**Exercise brief**
Restate, word for word, each entry that follows, but skip its pictures.

Start of Task data

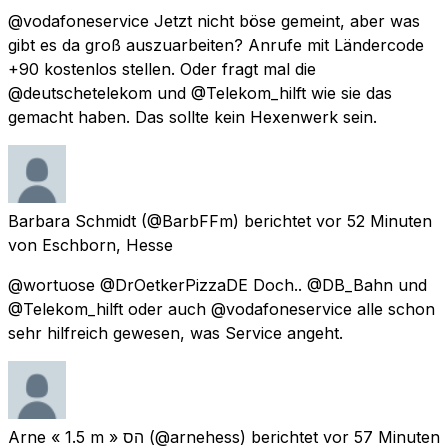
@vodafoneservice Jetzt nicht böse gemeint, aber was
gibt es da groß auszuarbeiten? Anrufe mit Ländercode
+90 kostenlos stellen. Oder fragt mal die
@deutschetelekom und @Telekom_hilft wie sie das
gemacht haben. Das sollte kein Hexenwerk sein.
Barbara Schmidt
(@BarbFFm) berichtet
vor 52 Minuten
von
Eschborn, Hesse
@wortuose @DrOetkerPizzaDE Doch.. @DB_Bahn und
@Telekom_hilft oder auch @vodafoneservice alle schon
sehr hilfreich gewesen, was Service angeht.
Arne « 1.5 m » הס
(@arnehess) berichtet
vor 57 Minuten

End of Task data

**Answer area**
@vodafoneservice Jetzt nicht böse gemeint, aber was
gibt es da groß auszuarbeiten? Anrufe mit Ländercode
+90 kostenlos stellen. Oder fragt mal die
@deutschetelekom und @Telekom_hilft wie sie das
gemacht haben. Das sollte kein Hexenwerk sein.
Barbara Schmidt
(@BarbFFm) berichtet
vor 52 Minuten
von
Eschborn, Hesse
@wortuose @DrOetkerPizzaDE Doch.. @DB_Bahn und
@Telekom_hilft oder auch @vodafoneservice alle schon
sehr hilfreich gewesen, was Service angeht.
Arne « 1.5 m » הס
(@arnehess) berichtet
vor 57 Minuten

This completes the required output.